Mark Padmore chante Schubert au théâtre des Champs Elysées
Le 14 Février 2019, l’orchestre de chambre de Paris interprète la symphonie inachevée et le Winterreise de Schubert. Le voyage d’hiver est chanté par le ténor anglais Mark Padmore dans la version pour orchestre crée en 1993 par le compositeur allemand Hans Zender.
En 1822 quand il écrit sa huitième symphonie, dite « inachevée » Franz Schubert (1797 -1828) vit une période de bouleversement et de renouvellement dans son activité de compositeur. Cette symphonie ne comporte que deux mouvements mais le mystère demeure sur la cause de son inachèvement même si les problèmes de santé du compositeur débutent alors. Elle ne sera jouée que 40 ans après la mort de Schubert.
Lors du premier mouvement, l’introduction du premier thème à l’unisson du hautbois et de la clarinette semble venir des profondeurs. Le deuxième thème, chantant et mélodieux se déploie tout au long du mouvement, envoutant l’auditeur. Cette sérénité contraste avec les brusques accords qui surgissent telle une chevauchée tragique. Dans le deuxième mouvement les moments lents, romantiques et d’une douce mélancolie alternent également avec des moments de rupture, le jeu de l’orchestre devenant alors haché et heurté. L’interprétation de Douglas Boyd et de l’orchestre de chambre de Paris valorise la douceur divine de la musique de Schubert mais aussi les contrastes qui font la modernité de cette symphonie.
En 1827, quand il compose Winterreise, Schubert est malade, isolé et sa musique en relative disgrâce. Il a été très affecté par la mort cette année là de son mentor, Beethoven. Il sera très sensible à la poésie désespérée du poète allemand Wilhem Müller (1794-1827) et à ses thèmes romantiques de l’amour non partagé et de l’errance.

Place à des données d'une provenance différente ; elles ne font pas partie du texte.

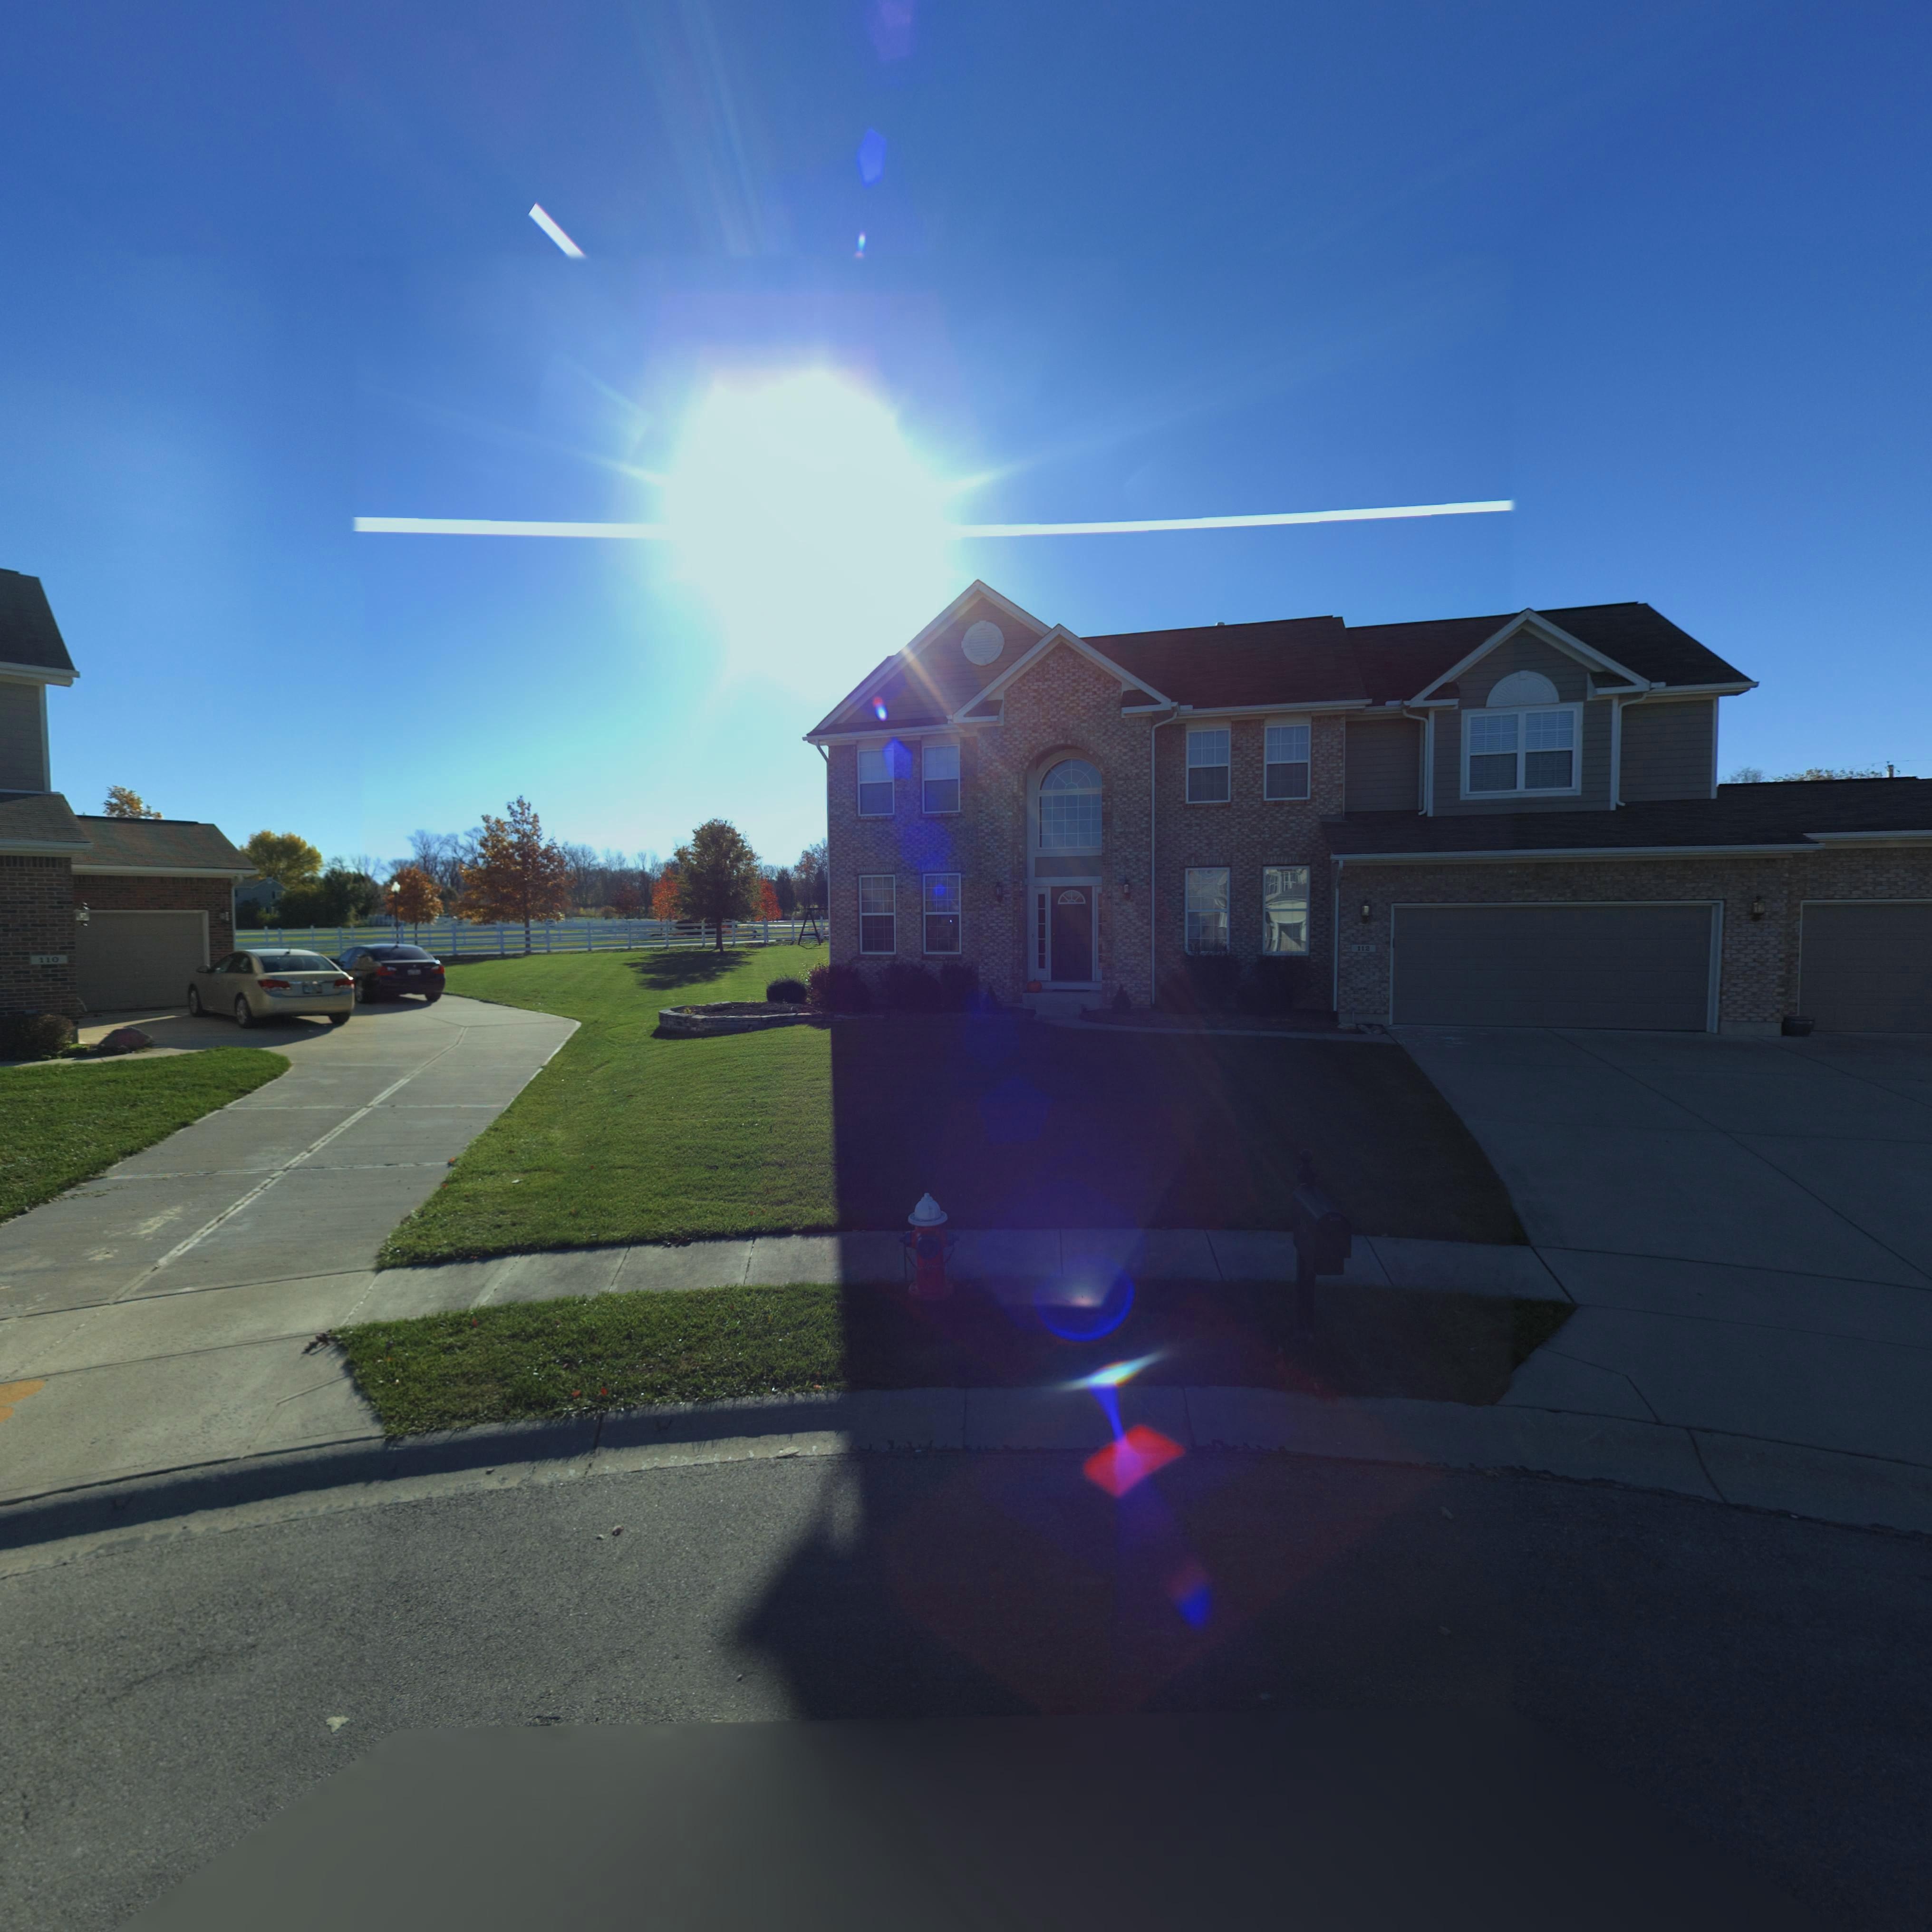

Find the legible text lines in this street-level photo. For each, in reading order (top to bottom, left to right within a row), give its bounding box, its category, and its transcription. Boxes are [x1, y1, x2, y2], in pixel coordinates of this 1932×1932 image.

[1357, 945, 1370, 952] StreetNumber: 112
[39, 956, 60, 964] StreetNumber: 110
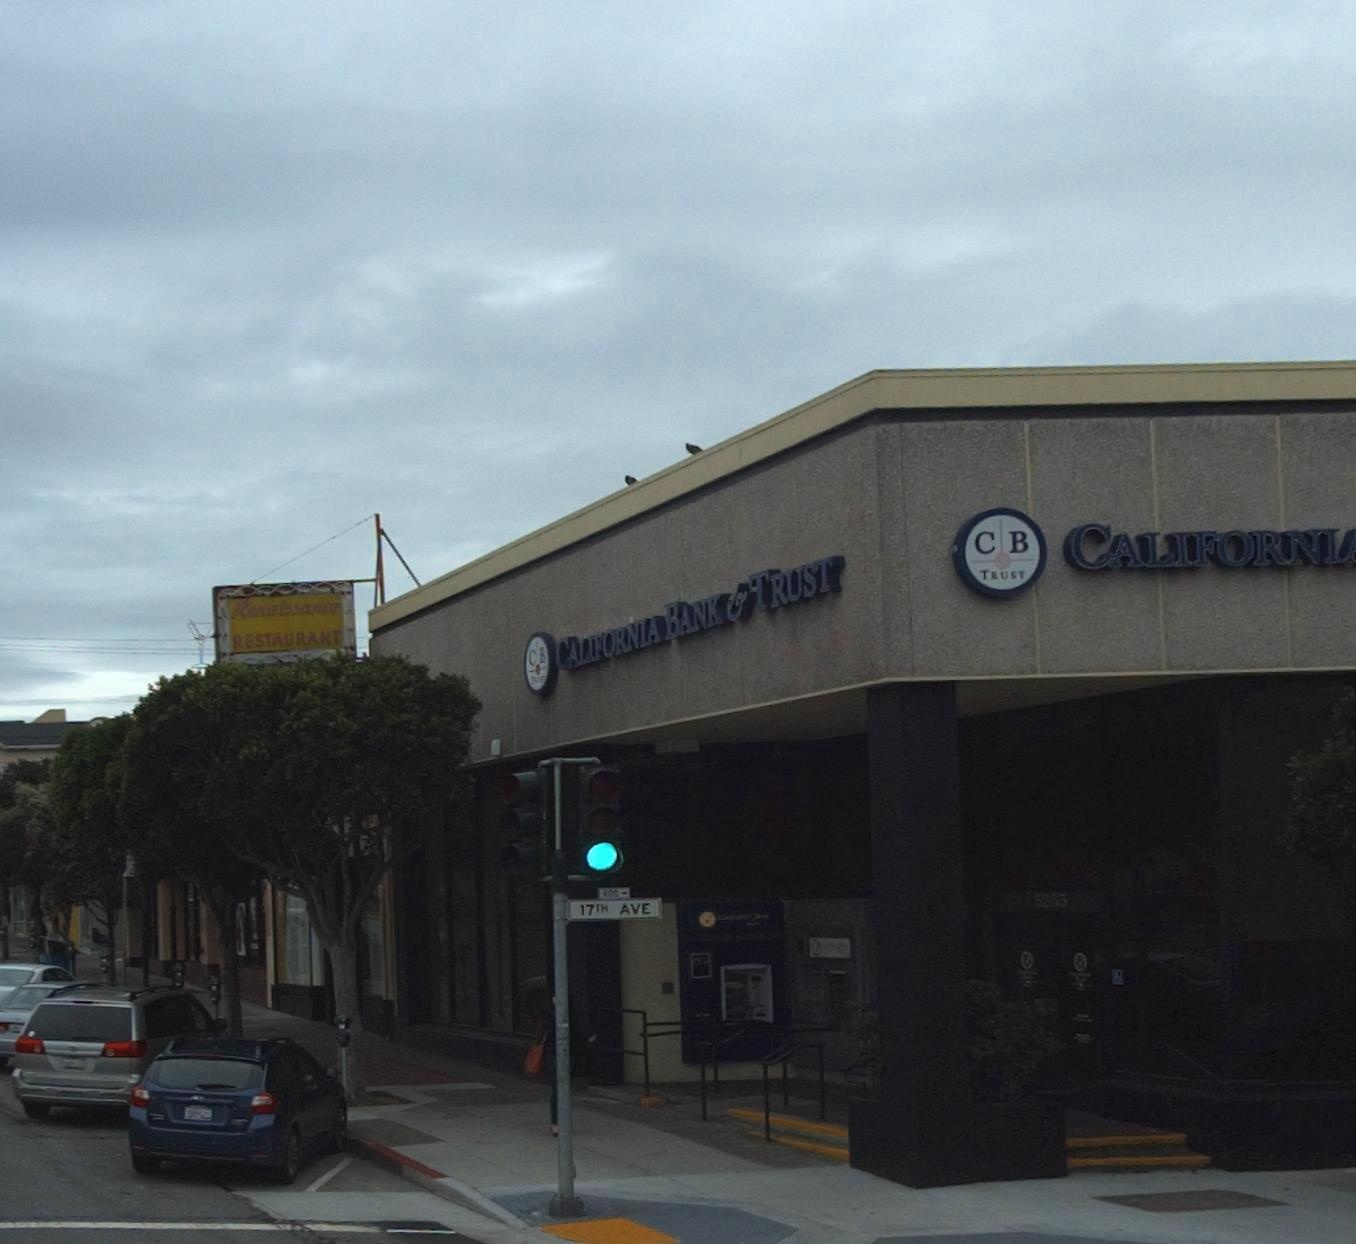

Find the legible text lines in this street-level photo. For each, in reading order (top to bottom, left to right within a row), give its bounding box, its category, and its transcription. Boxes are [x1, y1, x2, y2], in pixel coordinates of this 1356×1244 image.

Winterreise est joué dans la version pour ténor et petit orchestre créée en 1993 par le compositeur allemand Hans Zender. L’orchestre remplace le piano. L’orchestration est une réussite et offre de nombreuses surprises à l’auditeur comme cette longue introduction du premier lied « Gute Nacht ». Les percussions et les dissonances s’invitent dans les mélodies de Schubert. L’orchestre restitue les bruits de la girouette, du vent qui gronde, du bruissement des feuilles du tilleul et du village endormi. Les musiciens se déplacent lentement tels des spectres sur scène et dans la salle. Cette orchestration et l’interprétation de Mark Padmore renforcent la dramatisation et la théâtralité de l’œuvre de Schubert. Le spectacle est complet. Les douze premiers lieder sont portés par les thèmes de l’errance et de l’amour perdu. L’hiver, la neige et la glace sont omni présents tel un linceul. Les moments de répits sont rares, évoquant les souvenirs heureux tel le lied « le tilleul » et sa divine mélodie .Dans les douze derniers lieder composés quelque mois plus tard, la mort est encore plus présente. Les corneilles qui accompagnent le marcheur, le poteau indiquant le dernier chemin, le cimetière comme ultime auberge et le vieillard joueur de vielle : aucun doute, la mort devient imminente.
La performance du ténor Mark Padmore est saisissante. Le spectateur est glacé et subjugué par l’œuvre et son interprétation. Il est subjugué par la beauté de la poésie de Wilhem Muller, par la musique de Schubert et par l’amplification dramatique que procure l’orchestration d’Hans Zender.